Pediría, de ser posible, plantaran en la isla un par de palmas, una ceiba, girasoles. Me gustaría llevaran colibríes, tocororos, un perro. Una cotorra, para escuchar palabras, aunque sean las mías repetidas.

Llevaría conmigo un par de olas rompiendo contra el muro de la Habana, su fuerza, su olor, su espuma blanca. Un rayo de sol de un amanecer en mi Habana, una brisa de verano, dos lunas llenas.

Guardaría fotos y palabras de amigos, sus abrazos, sus promesas de verme pronto, sin importar destierros, lejanías. Mis amigos no soportarían estar sin verme, romperían las reglas del destierro.

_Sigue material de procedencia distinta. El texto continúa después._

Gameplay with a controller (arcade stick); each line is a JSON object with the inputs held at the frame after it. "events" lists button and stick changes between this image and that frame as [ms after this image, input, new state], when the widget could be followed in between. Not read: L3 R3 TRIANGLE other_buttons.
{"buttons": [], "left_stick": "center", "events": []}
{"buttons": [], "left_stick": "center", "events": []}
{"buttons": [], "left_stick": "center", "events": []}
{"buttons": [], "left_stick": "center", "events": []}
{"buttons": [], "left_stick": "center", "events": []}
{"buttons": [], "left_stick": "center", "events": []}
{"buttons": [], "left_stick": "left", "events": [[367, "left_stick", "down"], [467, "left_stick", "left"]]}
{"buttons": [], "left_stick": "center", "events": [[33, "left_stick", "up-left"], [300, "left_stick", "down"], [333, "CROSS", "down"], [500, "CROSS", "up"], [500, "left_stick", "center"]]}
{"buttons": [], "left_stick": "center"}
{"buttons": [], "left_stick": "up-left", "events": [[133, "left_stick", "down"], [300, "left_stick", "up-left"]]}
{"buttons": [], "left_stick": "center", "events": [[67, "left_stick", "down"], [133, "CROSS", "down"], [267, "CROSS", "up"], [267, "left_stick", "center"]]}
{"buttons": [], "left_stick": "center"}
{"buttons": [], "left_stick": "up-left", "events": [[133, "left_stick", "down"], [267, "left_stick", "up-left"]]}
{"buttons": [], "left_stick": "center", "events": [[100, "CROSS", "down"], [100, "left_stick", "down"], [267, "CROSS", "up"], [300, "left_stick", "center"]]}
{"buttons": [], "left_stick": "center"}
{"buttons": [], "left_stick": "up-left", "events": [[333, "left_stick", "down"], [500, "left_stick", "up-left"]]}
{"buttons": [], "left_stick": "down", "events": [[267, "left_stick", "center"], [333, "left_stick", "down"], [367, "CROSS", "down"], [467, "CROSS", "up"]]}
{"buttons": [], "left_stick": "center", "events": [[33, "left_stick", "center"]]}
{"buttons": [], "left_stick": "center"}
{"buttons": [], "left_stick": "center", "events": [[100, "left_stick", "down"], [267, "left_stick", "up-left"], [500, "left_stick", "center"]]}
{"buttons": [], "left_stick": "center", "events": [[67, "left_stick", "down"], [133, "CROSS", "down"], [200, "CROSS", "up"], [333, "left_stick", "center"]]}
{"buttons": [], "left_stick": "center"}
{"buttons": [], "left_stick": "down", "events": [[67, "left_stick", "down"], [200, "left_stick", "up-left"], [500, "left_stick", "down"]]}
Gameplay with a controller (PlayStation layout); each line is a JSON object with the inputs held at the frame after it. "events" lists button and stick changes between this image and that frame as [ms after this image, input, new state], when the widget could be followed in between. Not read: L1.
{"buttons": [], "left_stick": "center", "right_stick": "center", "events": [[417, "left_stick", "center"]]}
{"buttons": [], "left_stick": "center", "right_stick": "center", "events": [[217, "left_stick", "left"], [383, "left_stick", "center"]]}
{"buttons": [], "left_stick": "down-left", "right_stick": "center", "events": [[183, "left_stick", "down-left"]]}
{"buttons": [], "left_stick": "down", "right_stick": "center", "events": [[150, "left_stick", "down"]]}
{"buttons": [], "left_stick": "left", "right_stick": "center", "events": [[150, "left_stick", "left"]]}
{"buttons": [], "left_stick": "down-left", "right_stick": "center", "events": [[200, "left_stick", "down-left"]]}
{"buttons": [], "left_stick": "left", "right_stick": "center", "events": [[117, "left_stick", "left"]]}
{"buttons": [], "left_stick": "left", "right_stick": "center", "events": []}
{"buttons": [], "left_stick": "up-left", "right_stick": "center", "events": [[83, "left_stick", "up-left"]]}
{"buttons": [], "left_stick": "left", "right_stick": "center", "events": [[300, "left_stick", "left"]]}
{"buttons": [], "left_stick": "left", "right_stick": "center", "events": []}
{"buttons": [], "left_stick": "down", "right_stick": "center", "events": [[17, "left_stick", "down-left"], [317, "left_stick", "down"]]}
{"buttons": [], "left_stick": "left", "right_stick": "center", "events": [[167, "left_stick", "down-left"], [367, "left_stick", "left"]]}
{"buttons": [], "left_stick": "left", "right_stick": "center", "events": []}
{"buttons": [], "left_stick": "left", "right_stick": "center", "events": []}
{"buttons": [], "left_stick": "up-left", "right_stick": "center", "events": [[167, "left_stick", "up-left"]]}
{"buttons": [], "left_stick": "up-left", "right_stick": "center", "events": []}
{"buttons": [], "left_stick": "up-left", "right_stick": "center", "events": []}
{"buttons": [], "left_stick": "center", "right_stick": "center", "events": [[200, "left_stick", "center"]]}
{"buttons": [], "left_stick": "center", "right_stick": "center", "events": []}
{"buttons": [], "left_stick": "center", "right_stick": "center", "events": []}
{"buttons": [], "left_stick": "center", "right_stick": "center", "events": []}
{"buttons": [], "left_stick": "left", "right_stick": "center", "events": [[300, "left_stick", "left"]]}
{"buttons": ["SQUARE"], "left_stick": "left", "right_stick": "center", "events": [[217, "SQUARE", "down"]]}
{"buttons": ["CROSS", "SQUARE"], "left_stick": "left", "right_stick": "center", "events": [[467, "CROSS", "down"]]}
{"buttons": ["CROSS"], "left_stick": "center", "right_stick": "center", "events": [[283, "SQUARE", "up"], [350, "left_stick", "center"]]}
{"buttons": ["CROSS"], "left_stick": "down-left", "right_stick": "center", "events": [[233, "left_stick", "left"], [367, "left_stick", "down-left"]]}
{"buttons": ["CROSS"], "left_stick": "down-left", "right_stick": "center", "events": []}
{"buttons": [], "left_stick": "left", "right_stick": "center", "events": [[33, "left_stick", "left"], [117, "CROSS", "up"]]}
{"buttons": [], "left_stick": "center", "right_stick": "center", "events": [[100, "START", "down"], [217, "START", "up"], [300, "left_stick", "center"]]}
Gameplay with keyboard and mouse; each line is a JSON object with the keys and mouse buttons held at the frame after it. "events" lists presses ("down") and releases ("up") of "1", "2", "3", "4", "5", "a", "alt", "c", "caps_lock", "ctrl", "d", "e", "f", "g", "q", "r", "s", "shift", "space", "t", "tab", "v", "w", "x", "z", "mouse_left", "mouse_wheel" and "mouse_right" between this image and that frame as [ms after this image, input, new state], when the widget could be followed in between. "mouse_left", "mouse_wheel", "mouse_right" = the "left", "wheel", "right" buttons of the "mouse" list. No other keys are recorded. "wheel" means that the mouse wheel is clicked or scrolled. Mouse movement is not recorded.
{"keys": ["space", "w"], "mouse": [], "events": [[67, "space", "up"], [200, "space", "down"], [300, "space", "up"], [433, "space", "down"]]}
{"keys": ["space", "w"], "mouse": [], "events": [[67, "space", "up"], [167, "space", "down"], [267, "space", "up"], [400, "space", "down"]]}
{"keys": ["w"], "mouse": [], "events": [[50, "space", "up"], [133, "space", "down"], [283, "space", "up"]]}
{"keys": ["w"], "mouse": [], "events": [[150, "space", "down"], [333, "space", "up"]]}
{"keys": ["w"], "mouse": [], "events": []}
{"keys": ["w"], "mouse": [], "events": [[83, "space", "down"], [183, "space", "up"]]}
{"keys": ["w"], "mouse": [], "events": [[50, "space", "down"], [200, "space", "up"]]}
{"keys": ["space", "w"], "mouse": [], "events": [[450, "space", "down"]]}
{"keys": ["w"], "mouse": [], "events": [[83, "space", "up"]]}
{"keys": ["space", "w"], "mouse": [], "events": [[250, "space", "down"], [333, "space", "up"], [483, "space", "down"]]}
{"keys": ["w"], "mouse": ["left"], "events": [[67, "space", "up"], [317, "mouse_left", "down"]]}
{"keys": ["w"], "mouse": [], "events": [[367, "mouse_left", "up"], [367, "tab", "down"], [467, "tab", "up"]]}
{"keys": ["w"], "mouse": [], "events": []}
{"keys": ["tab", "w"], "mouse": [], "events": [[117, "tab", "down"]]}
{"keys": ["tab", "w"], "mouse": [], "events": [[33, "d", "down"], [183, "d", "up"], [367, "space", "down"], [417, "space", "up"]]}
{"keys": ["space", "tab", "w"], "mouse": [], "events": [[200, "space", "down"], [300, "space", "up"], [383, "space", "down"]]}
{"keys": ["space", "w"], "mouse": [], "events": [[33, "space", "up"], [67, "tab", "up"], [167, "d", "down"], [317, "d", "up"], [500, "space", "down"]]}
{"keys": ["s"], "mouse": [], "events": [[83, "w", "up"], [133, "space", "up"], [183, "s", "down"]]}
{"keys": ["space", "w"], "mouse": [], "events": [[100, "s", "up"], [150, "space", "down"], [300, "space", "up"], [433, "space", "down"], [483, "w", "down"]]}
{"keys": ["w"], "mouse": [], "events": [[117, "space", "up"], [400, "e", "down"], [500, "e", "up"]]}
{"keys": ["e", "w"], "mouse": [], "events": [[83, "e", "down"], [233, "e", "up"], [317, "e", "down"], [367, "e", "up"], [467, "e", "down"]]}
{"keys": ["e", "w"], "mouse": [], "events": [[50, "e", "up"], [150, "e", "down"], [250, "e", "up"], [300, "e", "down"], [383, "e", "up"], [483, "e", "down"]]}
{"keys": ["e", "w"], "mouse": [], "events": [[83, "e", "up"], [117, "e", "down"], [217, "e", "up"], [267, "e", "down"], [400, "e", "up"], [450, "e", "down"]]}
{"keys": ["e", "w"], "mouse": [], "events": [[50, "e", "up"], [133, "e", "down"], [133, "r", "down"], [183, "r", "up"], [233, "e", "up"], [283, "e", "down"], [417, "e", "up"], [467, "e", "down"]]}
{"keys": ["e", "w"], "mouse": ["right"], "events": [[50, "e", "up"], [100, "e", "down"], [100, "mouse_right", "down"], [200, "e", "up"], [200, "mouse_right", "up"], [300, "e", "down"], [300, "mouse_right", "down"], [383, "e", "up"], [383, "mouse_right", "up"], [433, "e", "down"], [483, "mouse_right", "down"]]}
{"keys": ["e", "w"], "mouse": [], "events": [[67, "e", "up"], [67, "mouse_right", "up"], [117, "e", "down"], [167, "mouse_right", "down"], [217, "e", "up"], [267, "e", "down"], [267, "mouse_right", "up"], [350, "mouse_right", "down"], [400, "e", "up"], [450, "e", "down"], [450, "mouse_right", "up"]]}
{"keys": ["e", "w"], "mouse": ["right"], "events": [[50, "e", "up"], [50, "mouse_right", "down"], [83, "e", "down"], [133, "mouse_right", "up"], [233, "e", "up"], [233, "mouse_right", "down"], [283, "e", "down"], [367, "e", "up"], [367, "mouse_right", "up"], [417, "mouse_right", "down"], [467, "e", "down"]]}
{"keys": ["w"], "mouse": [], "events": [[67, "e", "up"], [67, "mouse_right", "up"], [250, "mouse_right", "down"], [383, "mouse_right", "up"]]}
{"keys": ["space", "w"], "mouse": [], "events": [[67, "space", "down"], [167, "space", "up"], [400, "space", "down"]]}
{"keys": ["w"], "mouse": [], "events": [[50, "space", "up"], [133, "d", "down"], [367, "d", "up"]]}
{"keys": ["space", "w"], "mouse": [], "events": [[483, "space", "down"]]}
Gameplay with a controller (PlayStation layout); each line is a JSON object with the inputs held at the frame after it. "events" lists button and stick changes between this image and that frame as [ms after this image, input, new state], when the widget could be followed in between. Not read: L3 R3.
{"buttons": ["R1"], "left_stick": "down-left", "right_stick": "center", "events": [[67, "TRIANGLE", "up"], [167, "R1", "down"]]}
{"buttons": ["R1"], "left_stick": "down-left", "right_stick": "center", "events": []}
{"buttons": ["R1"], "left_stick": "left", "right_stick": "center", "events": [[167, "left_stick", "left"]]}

Para protegerme de fríos y tormentas, una inmensa bandera tricolor. Su estrella alumbraría las noches más oscuras, asegurando amaneceres y retornos.

No llevaría ropas ni relojes, andaría desnudo por la isla. Vestido de recuerdos y de sueños, soportaría fríos e inclemencias.

Unos libros de Martí, Loynaz, Arenas. Unos discos de Elena, Pablo, Ivette. Un fouetté de Charìn, una Rosa en su esplendor y su belleza.

Un beso de amor, un buen orgasmo, para noches de ganas y abstinencias.

Hasta una balsa, por si una noche me crecen las bolas que no tuve en los 90s y me hago balsero y me libero.

Un saco enorme de café, que me alcanzara para colar cada mañana la esperanza. Poder tomarme mi café, sorbo a sorbito, mientras me digo; esto termina pronto. Mi madre, mis amigos, hasta La Habana, vendrán muy pronto a rescatarme. No temen a poderes absolutos, a voces tronantes o decretos; el amor los alienta y los sostiene, se bastan para rescatarme o venir a quedarse conmigo para siempre.